Bad actors are selling access to 3 million Dickey’s Barbecue Pit customer credit cards, cyber-security researchers disclosed earlier this week.
On October 12, the dark web marketplace known as Joker’s Stash uploaded a collection of millions of compromised credit cards, most of them belonging to US-based customers.
According to Gemini Advisory researchers, who analyzed the data, the data appears to have originated from compromised point-of-sale (POS) systems used at Dickey’s restaurants.
A Gemini analysis indicates that 156 out of 456 current Dickey’s Barbecue Pit locations were compromised in the breach. Specifically, locations across 30 states, “with the highest exposure in California and Arizona.”
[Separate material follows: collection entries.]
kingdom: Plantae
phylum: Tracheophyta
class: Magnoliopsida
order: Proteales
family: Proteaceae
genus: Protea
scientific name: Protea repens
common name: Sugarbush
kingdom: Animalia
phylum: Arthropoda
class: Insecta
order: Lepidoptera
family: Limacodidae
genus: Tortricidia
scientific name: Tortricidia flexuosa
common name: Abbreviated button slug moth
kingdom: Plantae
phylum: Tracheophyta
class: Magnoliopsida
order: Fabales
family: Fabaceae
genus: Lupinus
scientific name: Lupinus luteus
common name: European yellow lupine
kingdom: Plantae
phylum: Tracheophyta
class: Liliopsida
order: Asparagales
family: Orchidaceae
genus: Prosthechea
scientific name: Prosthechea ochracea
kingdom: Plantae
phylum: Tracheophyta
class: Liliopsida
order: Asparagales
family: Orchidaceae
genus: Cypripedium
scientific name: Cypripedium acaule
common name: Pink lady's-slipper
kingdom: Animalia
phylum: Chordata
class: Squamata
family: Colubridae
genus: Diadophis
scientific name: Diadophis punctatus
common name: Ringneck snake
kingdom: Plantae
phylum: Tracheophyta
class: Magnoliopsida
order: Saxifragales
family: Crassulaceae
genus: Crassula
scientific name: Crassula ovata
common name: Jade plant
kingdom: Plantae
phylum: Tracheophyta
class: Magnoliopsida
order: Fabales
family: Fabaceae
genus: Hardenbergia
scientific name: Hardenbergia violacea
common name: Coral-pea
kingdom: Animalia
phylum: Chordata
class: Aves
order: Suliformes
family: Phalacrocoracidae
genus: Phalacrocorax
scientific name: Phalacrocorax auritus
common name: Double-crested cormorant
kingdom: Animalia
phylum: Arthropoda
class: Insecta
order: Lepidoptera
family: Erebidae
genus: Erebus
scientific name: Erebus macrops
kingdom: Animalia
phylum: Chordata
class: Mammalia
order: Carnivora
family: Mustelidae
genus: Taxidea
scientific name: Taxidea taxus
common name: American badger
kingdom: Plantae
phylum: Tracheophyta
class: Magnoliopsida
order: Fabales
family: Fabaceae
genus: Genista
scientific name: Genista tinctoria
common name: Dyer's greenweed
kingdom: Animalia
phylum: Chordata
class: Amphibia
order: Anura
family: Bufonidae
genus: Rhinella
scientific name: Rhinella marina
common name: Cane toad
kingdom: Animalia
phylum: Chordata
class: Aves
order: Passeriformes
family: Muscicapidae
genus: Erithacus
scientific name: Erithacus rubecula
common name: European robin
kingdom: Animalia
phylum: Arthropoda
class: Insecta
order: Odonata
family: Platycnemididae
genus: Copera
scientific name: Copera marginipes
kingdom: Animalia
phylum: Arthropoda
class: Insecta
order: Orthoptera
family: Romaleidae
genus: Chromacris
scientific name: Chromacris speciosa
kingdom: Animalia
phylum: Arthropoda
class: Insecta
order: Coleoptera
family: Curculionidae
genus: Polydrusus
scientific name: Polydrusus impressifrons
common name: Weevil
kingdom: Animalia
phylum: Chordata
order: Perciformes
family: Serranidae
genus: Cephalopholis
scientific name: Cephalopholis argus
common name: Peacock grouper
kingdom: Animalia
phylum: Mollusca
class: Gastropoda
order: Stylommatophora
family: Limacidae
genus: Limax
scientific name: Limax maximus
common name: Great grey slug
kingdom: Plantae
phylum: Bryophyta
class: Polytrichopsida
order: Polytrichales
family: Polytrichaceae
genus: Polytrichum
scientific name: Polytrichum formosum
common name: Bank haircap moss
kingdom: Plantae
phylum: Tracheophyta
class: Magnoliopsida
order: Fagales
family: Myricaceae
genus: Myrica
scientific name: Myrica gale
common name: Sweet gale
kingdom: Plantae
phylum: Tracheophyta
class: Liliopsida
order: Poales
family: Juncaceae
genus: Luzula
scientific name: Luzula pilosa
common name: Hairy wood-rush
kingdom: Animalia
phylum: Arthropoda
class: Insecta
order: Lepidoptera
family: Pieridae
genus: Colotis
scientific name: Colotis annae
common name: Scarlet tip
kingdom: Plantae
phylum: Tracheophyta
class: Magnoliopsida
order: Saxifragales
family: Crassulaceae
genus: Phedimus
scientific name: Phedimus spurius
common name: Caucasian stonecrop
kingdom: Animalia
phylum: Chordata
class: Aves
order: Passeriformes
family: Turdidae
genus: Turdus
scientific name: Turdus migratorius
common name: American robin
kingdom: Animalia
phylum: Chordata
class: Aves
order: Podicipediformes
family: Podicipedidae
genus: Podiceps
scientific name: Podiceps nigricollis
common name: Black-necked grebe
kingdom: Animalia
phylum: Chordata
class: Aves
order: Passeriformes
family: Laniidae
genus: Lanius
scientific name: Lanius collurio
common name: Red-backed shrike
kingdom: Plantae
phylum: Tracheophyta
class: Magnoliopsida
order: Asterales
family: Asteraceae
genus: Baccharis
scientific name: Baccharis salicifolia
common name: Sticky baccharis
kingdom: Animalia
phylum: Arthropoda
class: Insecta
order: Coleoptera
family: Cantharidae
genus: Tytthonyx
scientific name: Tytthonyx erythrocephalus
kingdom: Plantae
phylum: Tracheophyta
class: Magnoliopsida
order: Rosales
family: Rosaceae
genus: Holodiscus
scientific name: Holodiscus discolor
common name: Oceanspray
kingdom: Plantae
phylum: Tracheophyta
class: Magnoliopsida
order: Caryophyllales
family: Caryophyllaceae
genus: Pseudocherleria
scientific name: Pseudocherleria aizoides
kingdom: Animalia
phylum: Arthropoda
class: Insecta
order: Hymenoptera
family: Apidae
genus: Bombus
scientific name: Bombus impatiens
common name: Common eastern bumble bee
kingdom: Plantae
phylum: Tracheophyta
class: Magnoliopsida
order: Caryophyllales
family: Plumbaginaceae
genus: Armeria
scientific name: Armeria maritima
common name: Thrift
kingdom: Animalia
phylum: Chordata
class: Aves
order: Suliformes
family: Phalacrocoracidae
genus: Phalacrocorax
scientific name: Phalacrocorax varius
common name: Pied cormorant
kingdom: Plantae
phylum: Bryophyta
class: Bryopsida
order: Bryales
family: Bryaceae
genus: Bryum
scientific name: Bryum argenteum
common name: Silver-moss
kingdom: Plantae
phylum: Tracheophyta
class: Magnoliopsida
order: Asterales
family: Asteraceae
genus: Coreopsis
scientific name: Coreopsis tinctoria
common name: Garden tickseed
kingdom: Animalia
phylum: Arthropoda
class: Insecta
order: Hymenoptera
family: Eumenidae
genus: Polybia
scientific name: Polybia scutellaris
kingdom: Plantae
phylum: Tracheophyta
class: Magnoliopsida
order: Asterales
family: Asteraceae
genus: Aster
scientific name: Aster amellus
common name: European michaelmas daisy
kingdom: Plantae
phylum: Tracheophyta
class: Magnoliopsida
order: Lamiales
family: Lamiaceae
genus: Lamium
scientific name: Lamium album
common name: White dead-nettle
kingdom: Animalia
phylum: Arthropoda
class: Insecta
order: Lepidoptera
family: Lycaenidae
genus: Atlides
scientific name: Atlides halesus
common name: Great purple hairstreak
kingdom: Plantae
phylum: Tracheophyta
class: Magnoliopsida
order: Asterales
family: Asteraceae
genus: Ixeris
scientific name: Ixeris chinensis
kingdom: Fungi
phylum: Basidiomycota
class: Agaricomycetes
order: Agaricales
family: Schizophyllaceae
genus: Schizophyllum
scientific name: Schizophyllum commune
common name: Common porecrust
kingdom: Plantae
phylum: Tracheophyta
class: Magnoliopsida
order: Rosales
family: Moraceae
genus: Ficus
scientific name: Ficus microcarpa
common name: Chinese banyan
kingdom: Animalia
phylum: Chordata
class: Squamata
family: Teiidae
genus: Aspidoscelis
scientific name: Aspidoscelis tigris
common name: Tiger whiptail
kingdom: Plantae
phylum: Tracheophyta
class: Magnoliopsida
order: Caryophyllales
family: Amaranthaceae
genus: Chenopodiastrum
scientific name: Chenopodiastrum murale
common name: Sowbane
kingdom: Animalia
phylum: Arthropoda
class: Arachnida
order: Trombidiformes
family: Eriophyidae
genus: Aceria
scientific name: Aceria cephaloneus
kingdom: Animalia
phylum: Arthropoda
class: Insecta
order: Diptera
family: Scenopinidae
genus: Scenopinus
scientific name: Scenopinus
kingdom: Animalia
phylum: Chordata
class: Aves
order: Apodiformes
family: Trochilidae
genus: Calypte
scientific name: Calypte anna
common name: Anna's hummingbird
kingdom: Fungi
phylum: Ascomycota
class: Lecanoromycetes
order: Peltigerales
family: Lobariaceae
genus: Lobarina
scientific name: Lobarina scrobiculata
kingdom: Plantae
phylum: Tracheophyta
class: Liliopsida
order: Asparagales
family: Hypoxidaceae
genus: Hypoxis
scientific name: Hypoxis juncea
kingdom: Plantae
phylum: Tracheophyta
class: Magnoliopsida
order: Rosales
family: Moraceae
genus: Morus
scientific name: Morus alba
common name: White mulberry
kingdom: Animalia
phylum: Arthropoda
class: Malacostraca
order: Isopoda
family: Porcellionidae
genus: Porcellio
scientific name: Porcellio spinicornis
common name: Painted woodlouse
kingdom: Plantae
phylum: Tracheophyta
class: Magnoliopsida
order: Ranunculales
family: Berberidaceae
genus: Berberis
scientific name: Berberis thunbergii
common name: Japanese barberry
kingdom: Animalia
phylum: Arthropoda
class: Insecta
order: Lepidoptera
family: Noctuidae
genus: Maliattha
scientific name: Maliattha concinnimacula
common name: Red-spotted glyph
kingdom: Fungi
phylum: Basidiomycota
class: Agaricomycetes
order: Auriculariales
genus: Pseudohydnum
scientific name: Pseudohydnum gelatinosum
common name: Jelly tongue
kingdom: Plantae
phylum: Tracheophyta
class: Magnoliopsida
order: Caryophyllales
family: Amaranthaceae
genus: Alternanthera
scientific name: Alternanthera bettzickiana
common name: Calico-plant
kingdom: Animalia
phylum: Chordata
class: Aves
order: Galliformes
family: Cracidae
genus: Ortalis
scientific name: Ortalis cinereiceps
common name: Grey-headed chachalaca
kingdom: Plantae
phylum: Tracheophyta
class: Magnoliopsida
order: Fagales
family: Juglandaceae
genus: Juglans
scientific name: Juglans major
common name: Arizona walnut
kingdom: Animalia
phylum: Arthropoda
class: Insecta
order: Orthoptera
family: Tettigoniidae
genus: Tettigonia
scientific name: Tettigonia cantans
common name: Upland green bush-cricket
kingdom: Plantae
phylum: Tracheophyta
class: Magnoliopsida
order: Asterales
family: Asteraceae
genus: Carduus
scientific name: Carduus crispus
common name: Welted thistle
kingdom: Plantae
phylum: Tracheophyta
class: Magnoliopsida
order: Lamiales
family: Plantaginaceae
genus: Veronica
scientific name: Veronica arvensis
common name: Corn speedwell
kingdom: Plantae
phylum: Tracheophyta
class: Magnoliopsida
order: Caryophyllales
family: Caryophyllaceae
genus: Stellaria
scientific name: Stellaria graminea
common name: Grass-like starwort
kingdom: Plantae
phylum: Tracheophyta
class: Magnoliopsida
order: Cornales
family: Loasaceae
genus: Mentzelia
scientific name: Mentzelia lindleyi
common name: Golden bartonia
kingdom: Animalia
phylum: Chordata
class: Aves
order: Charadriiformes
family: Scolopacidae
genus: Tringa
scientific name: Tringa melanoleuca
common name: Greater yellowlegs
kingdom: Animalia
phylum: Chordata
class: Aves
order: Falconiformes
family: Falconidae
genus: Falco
“Gemini sources have also determined that the payment transactions were processed via the outdated magstripe method, which is prone to malware attacks,” the report said. “It remains unclear if the affected restaurants were using outdated terminals or if the EMV terminals were misconfigured; either of these possibilities may hold serious liability for Dickey’s.”
The company also established the exposure window between July 2019 and August 2020, giving cybercriminals 10 months to steal payment records.
While Dickey’s has yet to release an official report, the company said it has started an investigation with the FBI.
“We received a report indicating that a payment card security incident may have occurred,” Dickey’s said. “We are taking this incident very seriously and immediately initiated our response protocol and an investigation is underway.
“We are currently focused on determining the locations affected and time frames involved,” the company added. “We are utilizing the experience of third parties who have helped other restaurants address similar issues and also working with the FBI and payment card networks.”